Eduardo Escobar also homered off Gausman, who exited after four innings in the O's second successive short start. Once again, though, pitching wasn't the only problem. Held to just three hits on Saturday -- and one through the first eight innings Sunday -- Baltimore's only baserunner off Twins starter Jose Berrios through the first eight innings was Chance Sisco.
"It was a little bit of both. We go out there and try to be aggressive. Him using that against us," Orioles first baseman Chris Davis said of Berrios. "It wasn't like we were swinging at pitches outside the zone. Really commanding all of his pitches. He was making his fastball move a lot and late. It's early. There's no need to panic or to start looking around. It's part of it."
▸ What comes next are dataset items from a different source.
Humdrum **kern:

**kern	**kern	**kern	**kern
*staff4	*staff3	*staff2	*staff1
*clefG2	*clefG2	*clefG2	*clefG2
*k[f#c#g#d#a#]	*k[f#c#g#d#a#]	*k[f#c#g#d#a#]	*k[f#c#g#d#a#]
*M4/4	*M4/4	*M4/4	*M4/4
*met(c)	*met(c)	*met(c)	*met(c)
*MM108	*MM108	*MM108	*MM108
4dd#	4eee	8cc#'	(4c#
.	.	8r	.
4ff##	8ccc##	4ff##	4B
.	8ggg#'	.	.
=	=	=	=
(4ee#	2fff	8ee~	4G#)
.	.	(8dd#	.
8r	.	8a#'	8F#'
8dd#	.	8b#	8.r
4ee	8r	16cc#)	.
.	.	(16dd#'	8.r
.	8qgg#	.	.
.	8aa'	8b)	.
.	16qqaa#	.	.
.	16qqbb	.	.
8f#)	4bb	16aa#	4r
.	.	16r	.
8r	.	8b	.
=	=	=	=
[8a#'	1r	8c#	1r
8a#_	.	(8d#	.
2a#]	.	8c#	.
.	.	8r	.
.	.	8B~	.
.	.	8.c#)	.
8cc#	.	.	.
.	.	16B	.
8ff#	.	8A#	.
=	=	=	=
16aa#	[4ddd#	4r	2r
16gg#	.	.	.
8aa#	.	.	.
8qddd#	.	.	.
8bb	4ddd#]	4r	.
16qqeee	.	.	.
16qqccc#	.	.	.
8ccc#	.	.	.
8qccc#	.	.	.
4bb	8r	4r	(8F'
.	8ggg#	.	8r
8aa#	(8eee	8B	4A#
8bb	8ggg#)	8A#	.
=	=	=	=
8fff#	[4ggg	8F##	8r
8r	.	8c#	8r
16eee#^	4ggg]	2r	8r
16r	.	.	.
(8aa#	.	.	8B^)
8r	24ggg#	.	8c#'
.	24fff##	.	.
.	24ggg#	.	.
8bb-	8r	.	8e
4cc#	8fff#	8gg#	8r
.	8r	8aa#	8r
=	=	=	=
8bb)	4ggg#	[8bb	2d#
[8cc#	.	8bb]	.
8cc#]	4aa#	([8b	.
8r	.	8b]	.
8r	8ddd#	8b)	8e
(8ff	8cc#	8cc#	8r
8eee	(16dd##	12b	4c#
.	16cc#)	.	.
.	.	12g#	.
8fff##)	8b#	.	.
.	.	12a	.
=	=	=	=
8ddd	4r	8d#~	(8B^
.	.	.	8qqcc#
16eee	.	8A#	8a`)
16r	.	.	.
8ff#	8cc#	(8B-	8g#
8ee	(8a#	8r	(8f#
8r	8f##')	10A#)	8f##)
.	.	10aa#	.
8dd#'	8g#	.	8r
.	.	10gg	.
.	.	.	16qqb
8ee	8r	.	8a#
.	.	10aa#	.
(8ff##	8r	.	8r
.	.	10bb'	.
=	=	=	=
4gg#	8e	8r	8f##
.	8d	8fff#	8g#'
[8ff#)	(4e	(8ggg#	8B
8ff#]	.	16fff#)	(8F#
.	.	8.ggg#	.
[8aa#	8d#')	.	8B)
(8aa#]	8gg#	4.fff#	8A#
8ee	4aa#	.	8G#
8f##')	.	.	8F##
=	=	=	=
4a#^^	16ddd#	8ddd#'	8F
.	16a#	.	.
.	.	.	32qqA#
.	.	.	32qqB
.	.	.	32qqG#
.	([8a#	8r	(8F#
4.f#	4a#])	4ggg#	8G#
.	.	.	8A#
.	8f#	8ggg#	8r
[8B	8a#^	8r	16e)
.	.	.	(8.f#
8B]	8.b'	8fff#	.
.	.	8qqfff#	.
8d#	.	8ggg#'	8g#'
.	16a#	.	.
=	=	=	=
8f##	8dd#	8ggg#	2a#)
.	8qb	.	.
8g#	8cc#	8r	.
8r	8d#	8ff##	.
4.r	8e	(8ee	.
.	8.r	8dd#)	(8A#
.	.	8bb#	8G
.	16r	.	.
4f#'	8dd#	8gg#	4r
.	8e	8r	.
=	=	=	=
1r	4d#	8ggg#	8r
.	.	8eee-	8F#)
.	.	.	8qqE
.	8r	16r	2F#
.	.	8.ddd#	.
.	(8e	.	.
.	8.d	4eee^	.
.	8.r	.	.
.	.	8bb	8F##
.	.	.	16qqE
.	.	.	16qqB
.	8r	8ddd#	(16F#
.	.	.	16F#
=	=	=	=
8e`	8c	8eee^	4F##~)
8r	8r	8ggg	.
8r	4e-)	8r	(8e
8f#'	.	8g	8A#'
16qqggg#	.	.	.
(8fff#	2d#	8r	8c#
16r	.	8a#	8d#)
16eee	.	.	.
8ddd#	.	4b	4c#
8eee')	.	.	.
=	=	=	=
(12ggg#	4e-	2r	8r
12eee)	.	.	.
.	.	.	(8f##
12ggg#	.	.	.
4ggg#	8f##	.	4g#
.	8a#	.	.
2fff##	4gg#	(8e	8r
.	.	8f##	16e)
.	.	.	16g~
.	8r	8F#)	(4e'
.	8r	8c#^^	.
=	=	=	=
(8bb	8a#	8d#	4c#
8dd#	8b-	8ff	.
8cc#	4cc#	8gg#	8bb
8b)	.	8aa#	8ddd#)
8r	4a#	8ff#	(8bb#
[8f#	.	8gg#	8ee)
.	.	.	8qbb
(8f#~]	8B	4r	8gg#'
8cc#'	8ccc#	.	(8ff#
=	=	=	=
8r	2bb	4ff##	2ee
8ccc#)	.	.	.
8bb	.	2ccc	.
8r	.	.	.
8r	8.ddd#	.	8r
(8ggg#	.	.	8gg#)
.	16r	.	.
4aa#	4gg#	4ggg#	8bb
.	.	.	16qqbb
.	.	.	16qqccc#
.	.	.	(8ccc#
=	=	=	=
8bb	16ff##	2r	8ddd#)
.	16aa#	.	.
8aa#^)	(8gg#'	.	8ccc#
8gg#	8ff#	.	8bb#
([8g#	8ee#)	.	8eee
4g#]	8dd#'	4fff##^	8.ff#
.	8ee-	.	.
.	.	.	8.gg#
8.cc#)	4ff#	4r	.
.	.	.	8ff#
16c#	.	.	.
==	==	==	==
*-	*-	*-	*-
Berrios, who got out of a one-out, bases-loaded spot in the ninth, was dominant in his first career shutout. The Orioles are still waiting for Gausman to take that consistent step forward.
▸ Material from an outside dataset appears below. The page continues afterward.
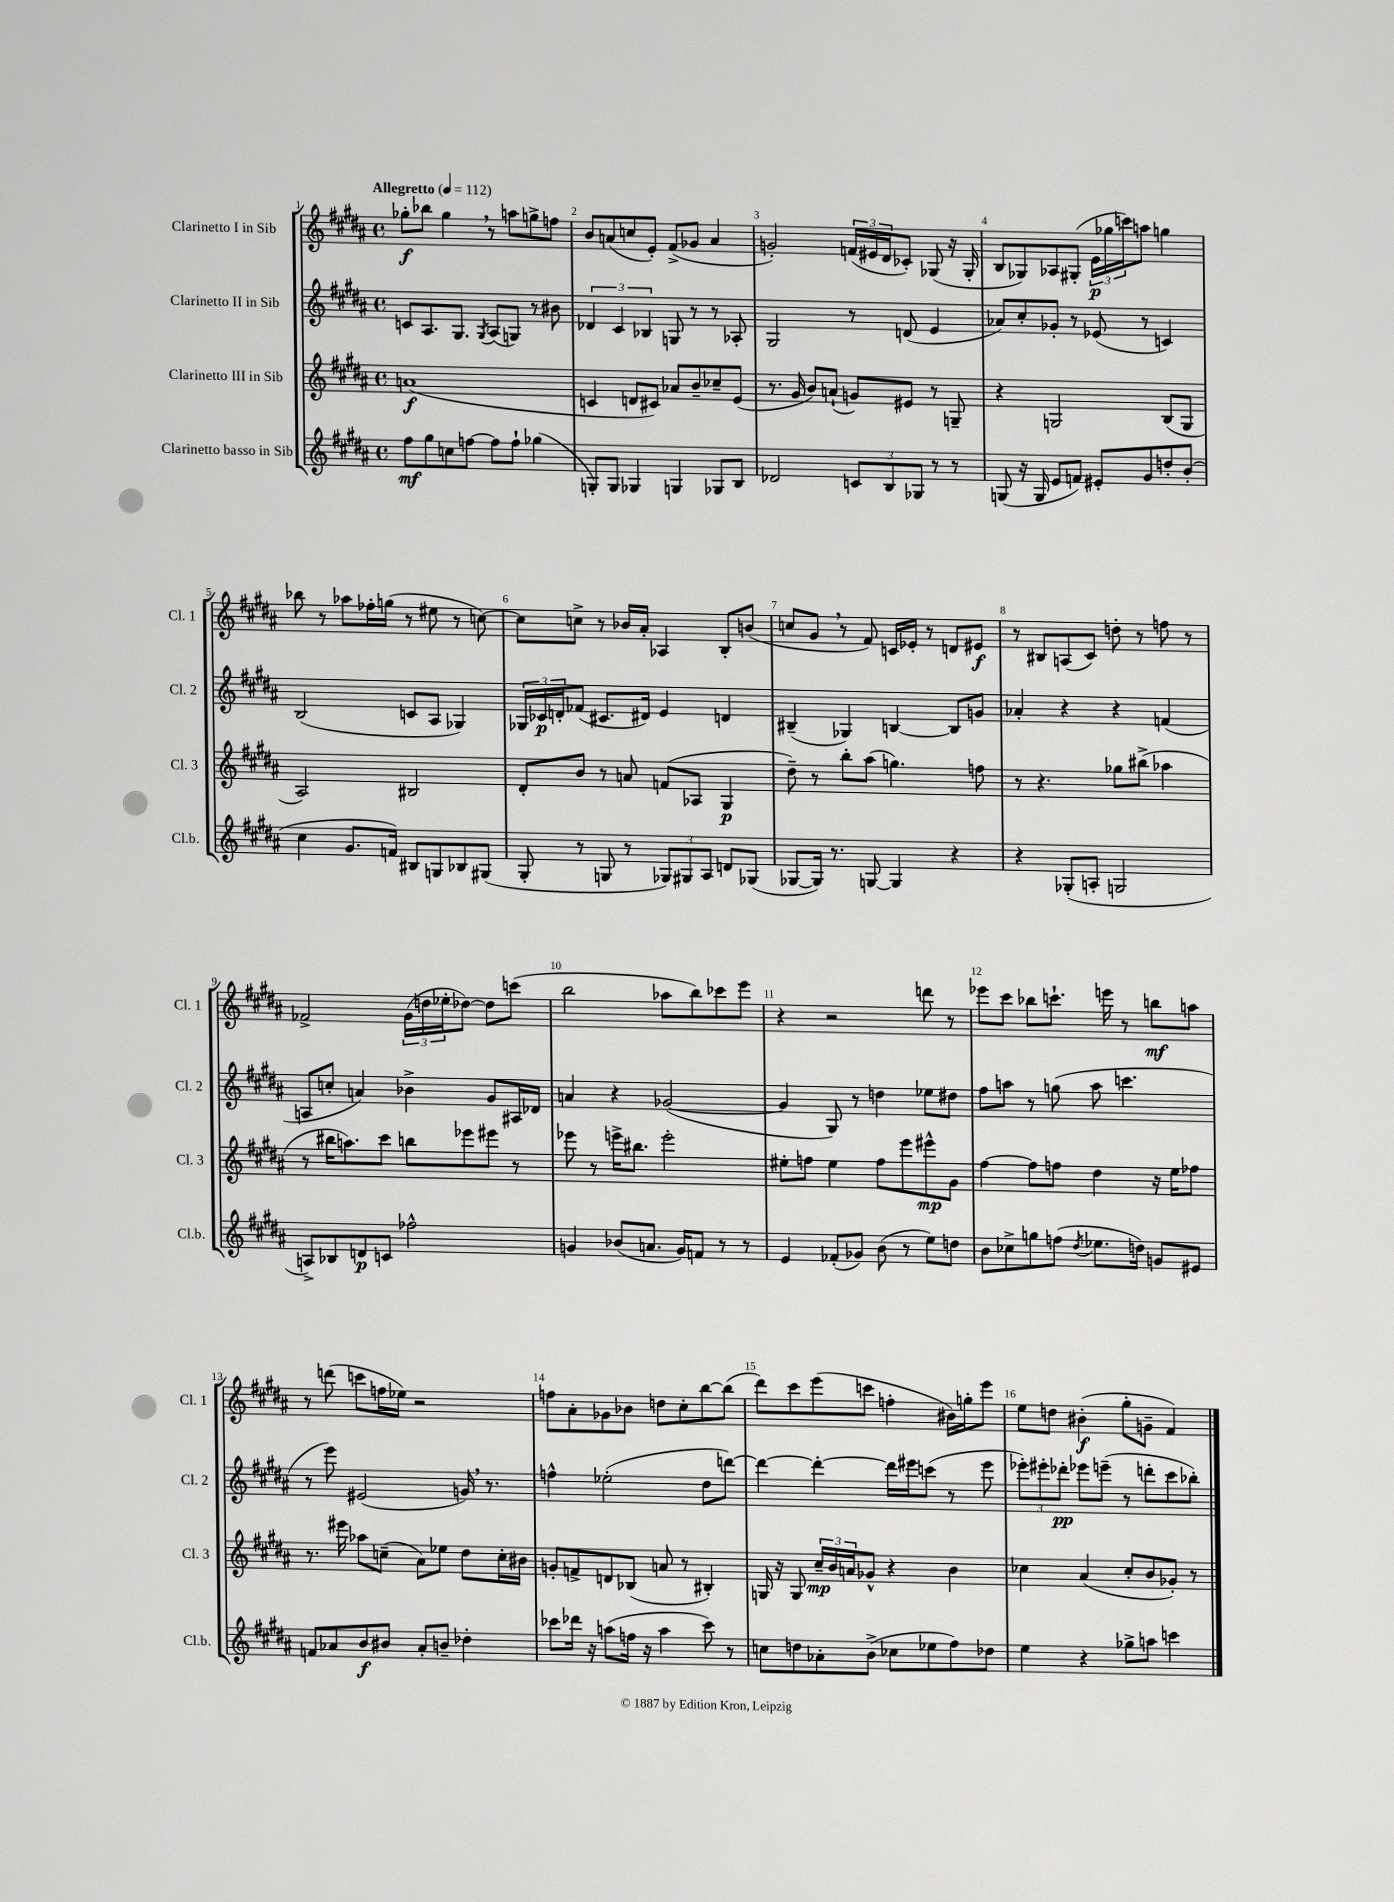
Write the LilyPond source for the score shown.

Consider this: Gausman has a 4.94 ERA in his career in the first half of the season (including 49 starts) versus a 3.58 mark in the second half. Last year, he went 6-5 with a 2.70 ERA from July 19 through the end of the season.
"He had the same approach [as the end of last year]," Showalter said. "It's one game against a really good team, and I know how people think the past is always going to repeat. It doesn't. Kevin's a good pitcher. He showed that last year and the year before. He'll have some good outings ahead of him in the first half."
MOMENTS THAT MATTERED
Gausman stumbles early: Gausman's first pitch of the season was sent out by Dozier and proved to be the precursor to a disappointing afternoon. The O's righty allowed four first-inning runs; last year, he pitched to a 6.35 first-inning ERA.
"Yeah, obviously you are trying to get off to a good start, and the first pitch you throw he hits it over the fence," Gausman said. "But I thought I tried to do a good job battling back. Unfortunately, I walked the next guy and just kind of put myself in a hole right away."
Orioles' late effort falls short: Berrios needed just 71 pitches to get through seven innings, as he got ahead early and often. But Baltimore staged a potential rally in the ninth as Sisco bunted for a one-out hit and Berrios walked Chris Davis.
"They are playing the shift right there, so they kind of gave it to me. If they're going to shift there, I have to take it," Sisco said of dropping the bunt. "And we got bases loaded after that. A couple home runs away from tying the game up."
After Manny Machado's single loaded the bases, Berrios got Jonathan Schoop to pop up and fanned Adam Jones to keep the shutout intact.
Sisco said he was just trying to mess with the timing of the game and get on base, though it didn't sit well with some in the Twins' dugout.
"Obviously, we're not a fan of it," Dozier said. "He's a young kid. I could've said something at second base, but they have tremendous veteran leadership over there with Chris Davis, Adam Jones and those guys. I'm sure they'll address it and move forward. It's all about learning up here."
"I think it's a good spot for the entire lineup for me to be at the top. At some point, we'll all start clicking and get rolling. Honestly, it's just a spot in the lineup. I think when our offense gets going, it doesn't matter who is hitting where. We've got power from top to bottom. We can drive in runs. We have to take a deep breath and stay after it." -- Davis, who is hitless in three games out of the leadoff spot
SOUND SMART WITH YOUR FRIENDS
Twins starters combined to throw 21 scoreless innings against the Orioles. The last time the club had three starting pitchers throw at least six scoreless innings in consecutive starts was June 10-13, 2014 (Kevin Correia, Phil Hughes, Kyle Gibson).
The Orioles will head to Houston to face the reigning World Series champion Astros, and Chris Tillman will get the ball on Monday night at 7:10 p.m. ET, live on MLB.TV. The righty re-signed on a one-year deal with Baltimore this spring and will look to bounce back from a 2017 in which he posted a 7.84 ERA.